Back in March the Congressional Budget Office (CBO) found that Obama's signature achievement cost more than originally projected. New projections bring the cost to $1.76 trillion over the next decade instead of the original estimate of $940 billion.
Yesterday Rasmussen found that support for repealing Obamacare is growing, despite the massive PR the Obama campaign and Democrats are investing into it.
Most voters continue to support repeal of the national health care law and feel it will increase the federal budget deficit.
A new Rasmussen Reports national telephone survey finds that 53% of Likely Voters at least somewhat favor repeal of the health care law, while 39% are at least somewhat opposed. Those figures include 44% who Strongly Favor repeal and 28% who are Strongly Opposed.
Last week a New York Times/CBS News poll found that 68 percent of Americans want some or all of Obamacare overturned with only 24 percent wanting the entire law kept.

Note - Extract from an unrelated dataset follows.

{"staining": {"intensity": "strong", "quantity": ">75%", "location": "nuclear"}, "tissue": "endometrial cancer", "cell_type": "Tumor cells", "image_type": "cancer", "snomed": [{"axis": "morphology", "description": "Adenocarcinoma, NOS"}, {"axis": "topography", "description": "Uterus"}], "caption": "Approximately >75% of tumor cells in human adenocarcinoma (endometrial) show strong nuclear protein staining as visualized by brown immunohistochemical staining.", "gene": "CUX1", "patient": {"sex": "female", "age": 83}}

The Supreme Court is due to rule on the individual mandate's constitutionality this month and whether the mandate is severable without a severability clause inserted. (The severability clause was inserted into the law before passage but never made it into the final version that Obama signed)
Yesterday I noticed a piece over at Politico asking "Does Mitt Romney need Obamacare?"
There's fear in some GOP circles that if the court wipes the Affordable Care Act off the books Romney will lose a rallying point for the movement conservatives he has been struggling to inspire.
“Clearly, the Supreme Court overturning Obamacare is the best thing for the country, but it’s an open question what’s better for November’s election,” Rep. Patrick McHenry (R-N.C.) said. If the law is upheld, he said, “it might drive our people out to the polls.”
More:
“Obamacare is the one permanent and potentially irreversible [effect] that Obama will have on the country, and if it is overturned, it makes the election, by default, less important,” a conservative operative intimately involved in the campaign who has reviewed extensive polling and focus group research on the topic told POLITICO earlier this week. “If the court overturns it, 10 million conservative activists suddenly breathe a great sigh of relief, and may not be quite as intensely active.”
I strongly disagree with that mindset as I have said multiple times here at Wake up America.
Yes, if the court rules in favor of the Obama administration and rules in favor of the health care law in it's entirety, Republicans and Romney can use the voter anger to "drive" conservative supporters to the polls, but if the High Court overturns the mandate on constitutional grounds then Conservatives have a message just as intense to drive voters to the polls:
"The Supreme Court had to stop Barack Obama from violating American's constitutional rights"
Just the simple fact that this ruling on Obamacare, no matter which side it falls on, is happening a few short months before the November presidential election, putting Obamacare right into the spotlight again, is a win/win for Republicans.
And a lose/lose for Barack Obama.
Back in March a study of 10,000 simulations of a scenario in which all vulnerable Democrats voted against the health care bill and found that the rejections would have saved Democrats an average of 25 seats, which would have made the House parties close to a tie. (Republicans won 63 seats overall, but the study suggests around 25 of them would have been salvaged.)
In 62 percent of the simulations, Democrats were able to keep the House. ( Source- Washington Post)
In 2010, American voters were able to make their voices heard and they severely punished House and Senate Democrats for passing Obamacare against the opposition of the majority of Americans, but Barack Obama was not on the ballot then.
He is in 2012 and since he pushed for Obamacare despite polling showing how unpopular it was as a whole, and ultimately it was his signature which signed it into law, then his own assertion that voters should speak up at the polls in judgement, should be heeded.
In the words of Obama himself at the February 2010 Obamacare summit: "So the question that I'm going to ask myself and I ask of all of you is, is there enough serious effort that in a month's time or a few weeks' time or six weeks' time we could actually resolve something?"
And if we can't, then I think we've got to go ahead and make some decisions, and then that's what elections are for."
[WATCH]
Finally, something we can all agree on.